Expressed in other terms, the systems fails every 2.38 years in expectation.

Fault-tolerance of a sharted system

Let us consider a sharted system as depicted in the following figure.

shart architechture

We compute the reliability of one shard first. A shard is a system of 3 units of commodity hardware. The shard fails if and only if all three systems fail. Hence, we can compute the reliability by

p_r^(shard) = 1 − (p_f^(Commodity))³.

To compute the total reliabilty for n shards we have to employ

p_r^{(shard − storage)} = (p_r^(shard))ⁿ .

Even if we assume that there are 100 such shards we arrive with an expected failure only every 1332 years in expectation!

Thus, the weak link in such a composition is not the shards but the server which maintain the data distribution (named sharder in the figure) and the access points (named router in the figure) of the composition. They act as a single point of failure. If one wishes to compute the reliability, we can proceed as with the vertical system by replacing the SAN with our sharded storage. The numbers will be roughly the same as the single points of failure dominate the result. The reliability will improve largely if they are backed up with a fail-over system as indicated in the figure.

Fault-tolerance of a nothing shared architecture

We start out from a different model when considering nothing shared architectures. We assume that there is a number of r systems required to finish the computation in a timely manner. We also assume that once one system fails the data and computation is seamlessly overtaken by another system. This is a reasonable assumption given that the size-distribution of the values behaves well. The question is how many systems n are required to achieve a certain reliability p_r^(total). The result is given by the following equation

$$ p_r^{(total)} = \sum_{k=r}^n {n \choose k} \; p^{n-k}_{f} \; p_{r}^k $$

where p_f (respectively p_r) is the probability of failure (respectively reliability) of a unit.

Let us try to understand the given equation intuitively. The basic idea is to count and add all the cases that yield exactly r running systems. Let us consider the corner case r = n first. Then the equation simplifies to p_r^(total) = p_r^k which is obviously correct.

For some k with r ≤ k ≤ n, consider the case that exactly k systems are running. The probability that the first k units are running and the remaining n − k units are not running is exactly p_r^k ⋅ p_f^n − k. There are n choose k configurations that yield exactly k running systems. Finally, we sum over all k where r ≤ k ≤ n.

Numbers

Let us consider some numbers. We assume that we need at least 100 commodity type machines.
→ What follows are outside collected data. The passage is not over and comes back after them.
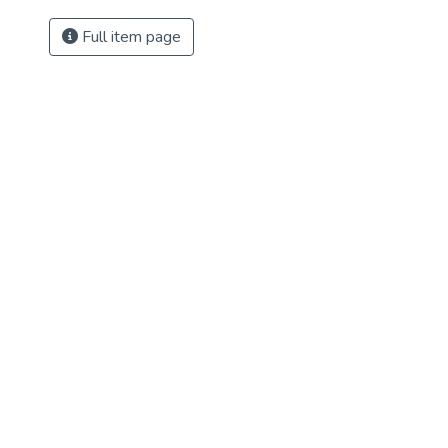
Full item page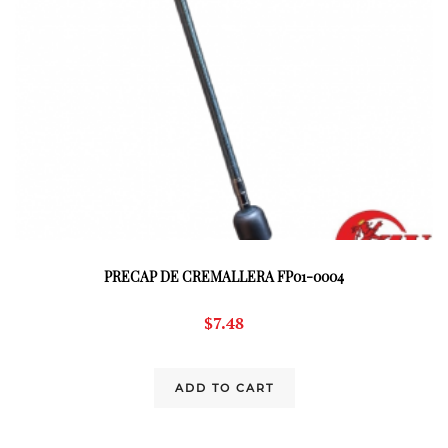
PRECAP DE CREMALLERA FP01-0004
$
7.48
ADD TO CART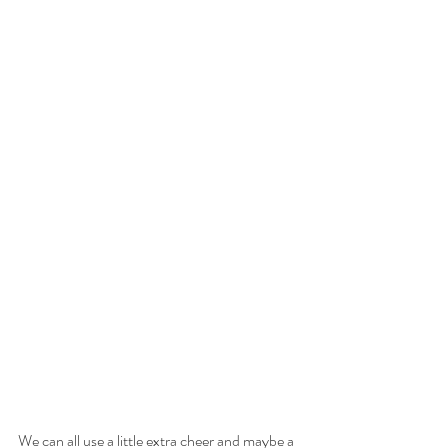
We can all use a little extra cheer and maybe a 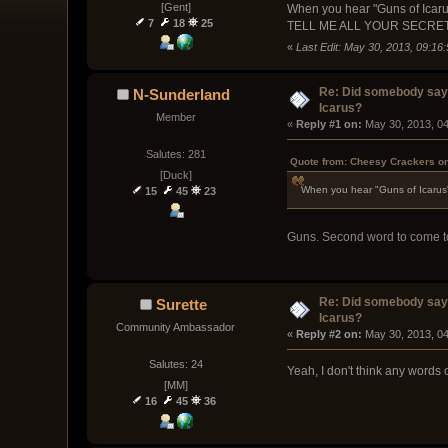
[Gent]
When you hear "Guns of Icarus
7
18
25
TELL ME ALL YOUR SECRE
«
Last Edit: May 30, 2013, 09:1
Re: Did somebody say
N-Sunderland
Icarus?
Member
« 
Reply #1 on:
 May 30, 2013, 0
Salutes: 281
Quote from: Cheesy Crackers on
[Duck]
When you hear "Guns of Icarus" 
15
45
23
Guns. Second word to come to 
Re: Did somebody say
Surette
Icarus?
Community Ambassador
« 
Reply #2 on:
 May 30, 2013, 0
Salutes: 24
Yeah, I don't think any words 
[MM]
16
45
36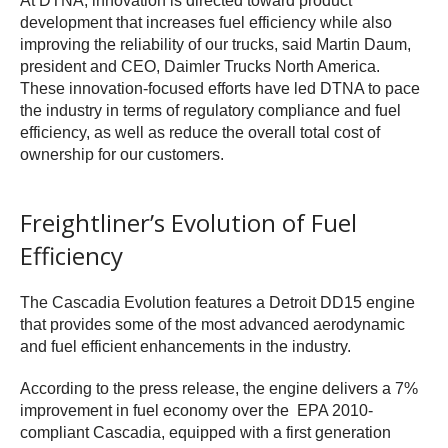
At DTNA, innovation is directed toward product
development that increases fuel efficiency while also
improving the reliability of our trucks, said Martin Daum,
president and CEO, Daimler Trucks North America.
These innovation-focused efforts have led DTNA to pace
the industry in terms of regulatory compliance and fuel
efficiency, as well as reduce the overall total cost of
ownership for our customers.
Freightliner’s Evolution of Fuel
Efficiency
The Cascadia Evolution features a Detroit DD15 engine
that provides some of the most advanced aerodynamic
and fuel efficient enhancements in the industry.
According to the press release, the engine delivers a 7%
improvement in fuel economy over the EPA 2010-
compliant Cascadia, equipped with a first generation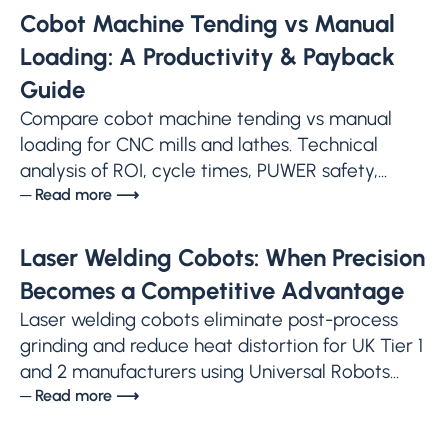
Cobot Machine Tending vs Manual
Loading: A Productivity & Payback
Guide
Compare cobot machine tending vs manual
loading for CNC mills and lathes. Technical
analysis of ROI, cycle times, PUWER safety,...
─ Read more ⟶
Laser Welding Cobots: When Precision
Becomes a Competitive Advantage
Laser welding cobots eliminate post-process
grinding and reduce heat distortion for UK Tier 1
and 2 manufacturers using Universal Robots...
─ Read more ⟶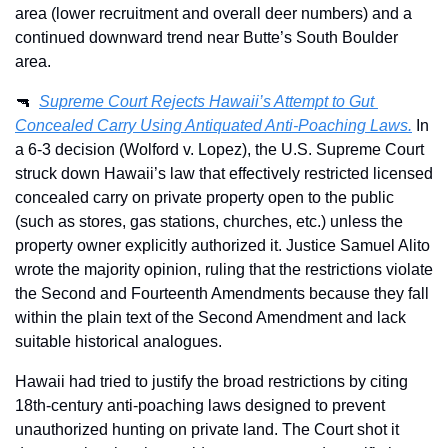
area (lower recruitment and overall deer numbers) and a 
continued downward trend near Butte’s South Boulder 
area. 
🔫
Supreme Court Rejects Hawaii’s Attempt to Gut 
Concealed Carry Using Antiquated Anti-Poaching Laws.
 In 
a 6-3 decision (Wolford v. Lopez), the U.S. Supreme Court 
struck down Hawaii’s law that effectively restricted licensed 
concealed carry on private property open to the public 
(such as stores, gas stations, churches, etc.) unless the 
property owner explicitly authorized it. Justice Samuel Alito 
wrote the majority opinion, ruling that the restrictions violate 
the Second and Fourteenth Amendments because they fall 
within the plain text of the Second Amendment and lack 
suitable historical analogues.
Hawaii had tried to justify the broad restrictions by citing 
18th-century anti-poaching laws designed to prevent 
unauthorized hunting on private land. The Court shot it 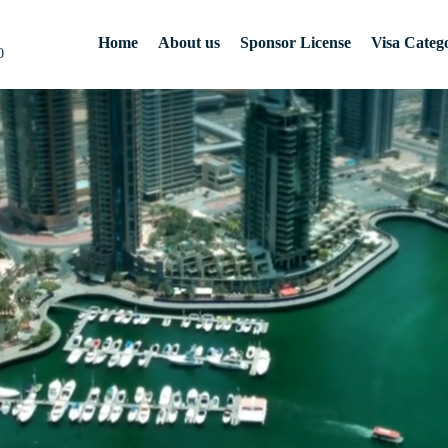
Home
About us
Sponsor License
Visa Catego
0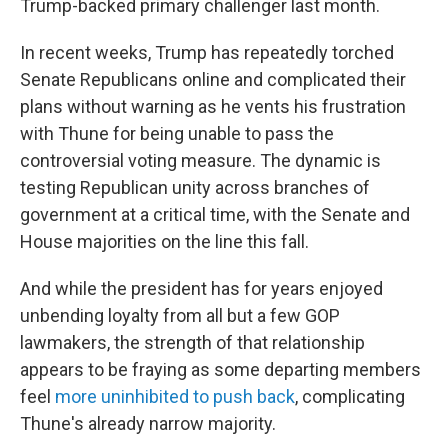
Trump-backed primary challenger last month.
In recent weeks, Trump has repeatedly torched
Senate Republicans online and complicated their
plans without warning as he vents his frustration
with Thune for being unable to pass the
controversial voting measure. The dynamic is
testing Republican unity across branches of
government at a critical time, with the Senate and
House majorities on the line this fall.
And while the president has for years enjoyed
unbending loyalty from all but a few GOP
lawmakers, the strength of that relationship
appears to be fraying as some departing members
feel
more uninhibited to push back
, complicating
Thune's already narrow majority.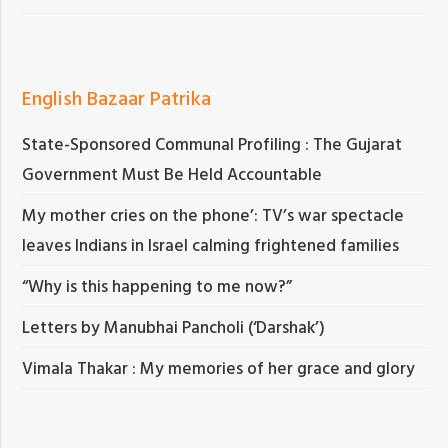
English Bazaar Patrika
State-Sponsored Communal Profiling : The Gujarat
Government Must Be Held Accountable
My mother cries on the phone’: TV’s war spectacle
leaves Indians in Israel calming frightened families
“Why is this happening to me now?”
Letters by Manubhai Pancholi (‘Darshak’)
Vimala Thakar : My memories of her grace and glory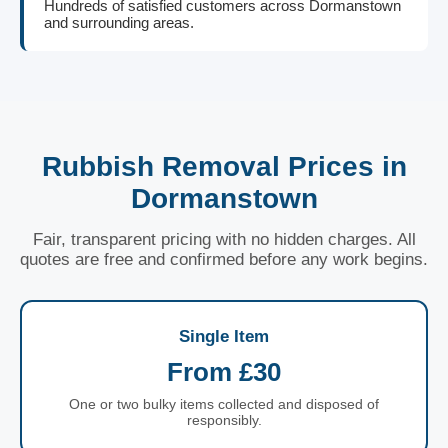
Hundreds of satisfied customers across Dormanstown
and surrounding areas.
Rubbish Removal Prices in
Dormanstown
Fair, transparent pricing with no hidden charges. All
quotes are free and confirmed before any work begins.
Single Item
From £30
One or two bulky items collected and disposed of
responsibly.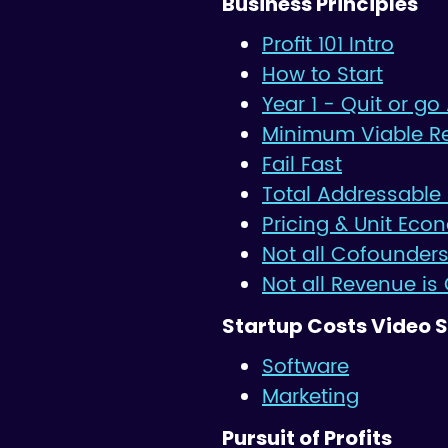
Business Principles
Profit 101 Intro
How to Start
Year 1 - Quit or go 
Minimum Viable R
Fail Fast
Total Addressable
Pricing & Unit Eco
Not all Cofounders
Not all Revenue is
Startup Costs Video S
Software
Marketing
Pursuit of Profits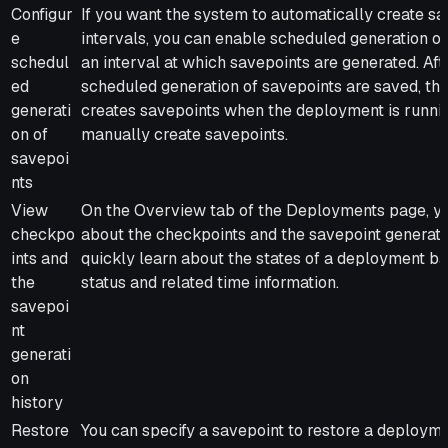
Configur
If you want the system to automatically create sa
e
intervals, you can enable scheduled generation of
schedul
an interval at which savepoints are generated. Afte
ed
scheduled generation of savepoints are saved, th
generati
creates savepoints when the deployment is runnin
on of
manually create savepoints.
savepoi
nts
View
On the Overview tab of the Deployments page, yo
checkpo
about the checkpoints and the savepoint generatio
ints and
quickly learn about the states of a deployment b
the
status and related time information.
savepoi
nt
generati
on
history
Restore
You can specify a savepoint to restore a deployme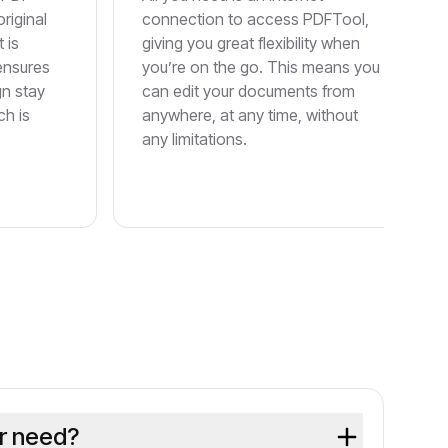
original
connection to access PDFTool,
 is
giving you great flexibility when
 ensures
you’re on the go. This means you
gn stay
can edit your documents from
ch is
anywhere, at any time, without
any limitations.
or need?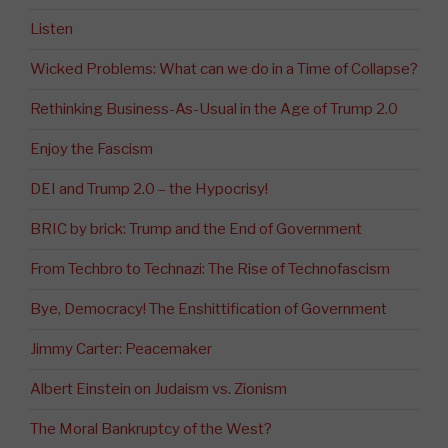
Listen
Wicked Problems: What can we do in a Time of Collapse?
Rethinking Business-As-Usual in the Age of Trump 2.0
Enjoy the Fascism
DEI and Trump 2.0 – the Hypocrisy!
BRIC by brick: Trump and the End of Government
From Techbro to Technazi: The Rise of Technofascism
Bye, Democracy! The Enshittification of Government
Jimmy Carter: Peacemaker
Albert Einstein on Judaism vs. Zionism
The Moral Bankruptcy of the West?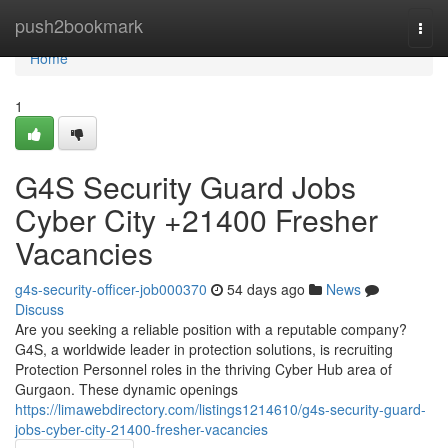
Home
push2bookmark
Togg
navi
Home
1
G4S Security Guard Jobs
Cyber City +21400 Fresher
Vacancies
g4s-security-officer-job000370
54 days ago
News
Discuss
Are you seeking a reliable position with a reputable company?
G4S, a worldwide leader in protection solutions, is recruiting
Protection Personnel roles in the thriving Cyber Hub area of
Gurgaon. These dynamic openings
https://limawebdirectory.com/listings1214610/g4s-security-guard-
jobs-cyber-city-21400-fresher-vacancies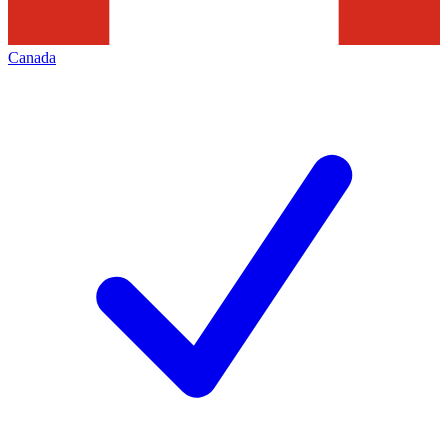
Canada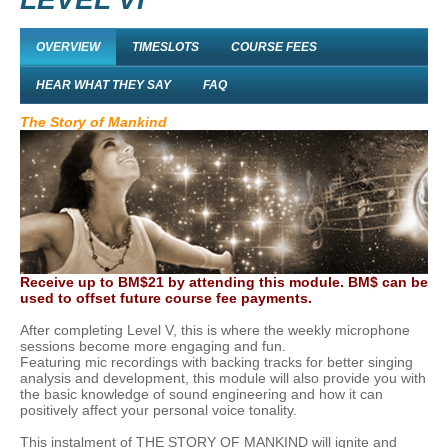
OVERVIEW
TIMESLOTS
COURSE FEES
HEAR WHAT THEY SAY
FAQ
The Story of Mankind
Receive up to BM$21 by attending this module. BM$ can be
used to offset future course fee payments.
After completing Level V, this is where the weekly microphone
sessions become more engaging and fun.
Featuring mic recordings with backing tracks for better singing
analysis and development, this module will also provide you with
the basic knowledge of sound engineering and how it can
positively affect your personal voice tonality.
This instalment of THE STORY OF MANKIND will ignite and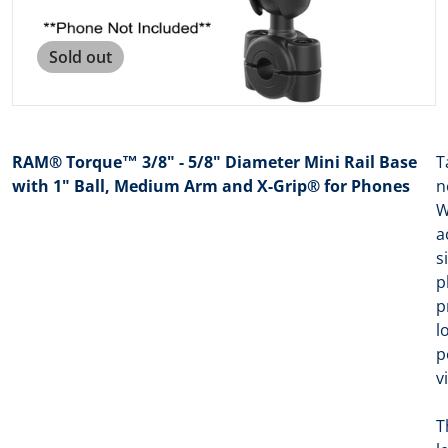
Sold out
RAM® Torque™ 3/8" - 5/8" Diameter Mini Rail Base
T
with 1" Ball, Medium Arm and X-Grip® for Phones
n
W
a
s
p
p
l
p
v
T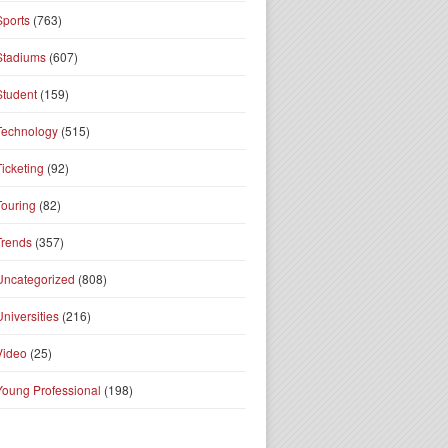
Sports
(763)
Stadiums
(607)
Student
(159)
Technology
(515)
Ticketing
(92)
Touring
(82)
Trends
(357)
Uncategorized
(808)
Universities
(216)
Video
(25)
Young Professional
(198)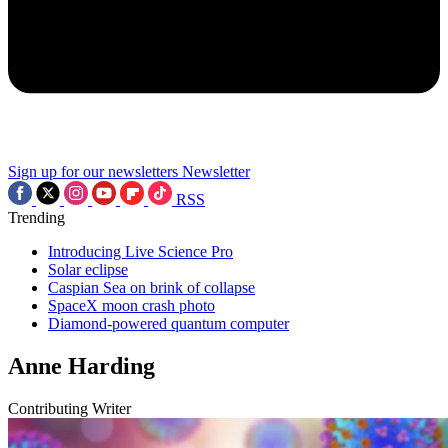
Sign up for our newsletters
Newsletter
RSS
Trending
Introducing Live Science Pro
Solar eclipse
Caspian Sea on brink of collapse
SpaceX moon crash photo
Diamond-powered quantum computer
Anne Harding
Contributing Writer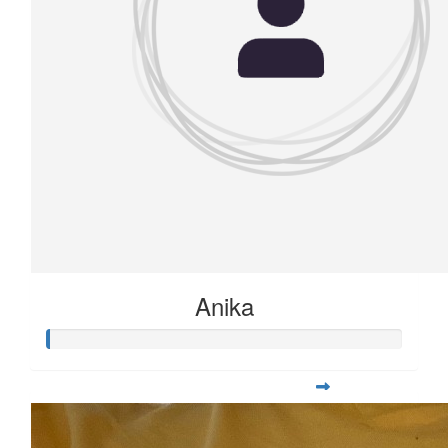
Anika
The following table shows the reliability of the corresponding nothing shared architecture.

Number of Units	100	101	102	103	104	105
Reliability	0.760067	0.968304	0.997115	0.999799	0.999988	0.999999
expected failure in years	0.011	0.086	0.949	13.6	241	5077

Exactly 100 machines yield a terrible reliability. However, an overhead of just 5% gives a failure of more than every 5000 years in expectation.